Concernant l’affaire de coup d’Etat déjoué, il n’est pas exclu qu’elle soit bien plus crédible que l’opposition à Mahamadou Issoufou n’a bien voulu l’admettre. Il est en effet hasardeux que dans le contexte qui est celui du Niger actuellement, les autorités au pouvoir à Niamey se permettent de parler de Coup d’Etat à des fins purement politiciennes ou électoralistes.
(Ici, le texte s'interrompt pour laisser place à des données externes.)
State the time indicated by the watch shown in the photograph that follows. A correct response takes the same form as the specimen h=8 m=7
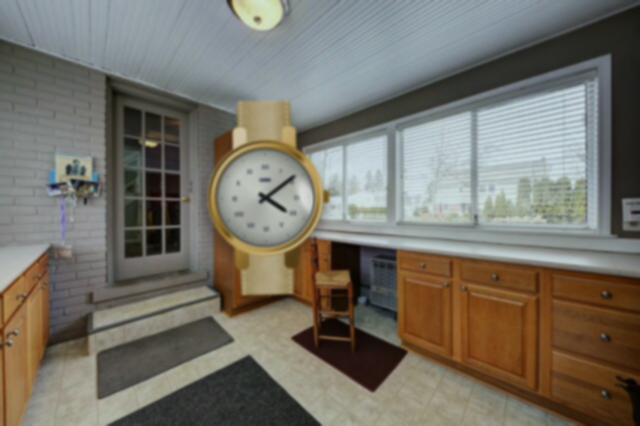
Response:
h=4 m=9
Le président Mahamadou Issoufou avait été bien élu et reste d’ailleurs un porte-flambeau démocratique non seulement pour le Niger mais également pour l’Afrique pour songer à donner le mauvais exemple en jouant à ce jeu maintenant.

 

Seini Oumarou, l'actuel chef de l'opposition du Niger.Seini Oumarou, l’actuel chef de l’opposition du Niger.
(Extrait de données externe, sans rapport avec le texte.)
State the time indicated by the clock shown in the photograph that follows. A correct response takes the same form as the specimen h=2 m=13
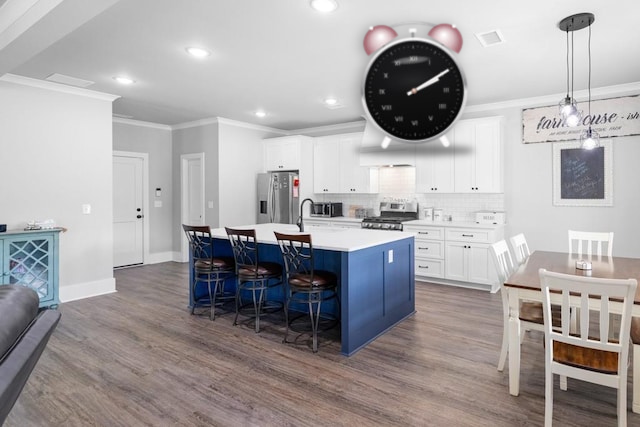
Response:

Le Niger de Mahamane Ousmane, Mamadou Tandja, Hama Amadou, Mahamadou Issoufou et bien d’autres est beaucoup plus complexe dans son enchevêtrement sociopolitique qu’on ne le voit de l’étranger ou de l’extérieur. Les coups d’Etat contre feu président Ibrahim Baré Maïnassara et l’ancien président Mamadou Tandja sont intervenus dans des contextes similaires.

 

L’annonce du coup d’Etat déjouée est donc bel et bien une chose à laquelle  les conditions de fin de mandat agitée de Mahamadou Issoufou pouvaient laisser penser. Mais les Nigériens, qu’ils soient militaires ou civils, doivent se résoudre dorénavant à accepter qu’aussi grave soit une situation ou une crise sociopolitique, la solution ne doit plus passer dorénavant par les armes. Et qu’il va devoir trouver ou inventer d’autres moyens ou mécanismes pour sortir des crises même les plus difficiles. Car des crises, il y en aura toujours dans le jeu politique national. D’autant plus que c’est inhérent à l’existence et la nature humaine, même dans les sociétés où le respect des textes et lois est déjà une tradition bien enracinée. Le moins qu’on puisse dire à l’heure actuelle, c’est que l’opposition et le pouvoir au Niger ont du mal à accorder leurs violons quant à la préparation du scrutin présidentiel du 22 février prochain. Toute chose qui n’augure pas d’un climat sociopolitique apaisé. Même après ladite échéance.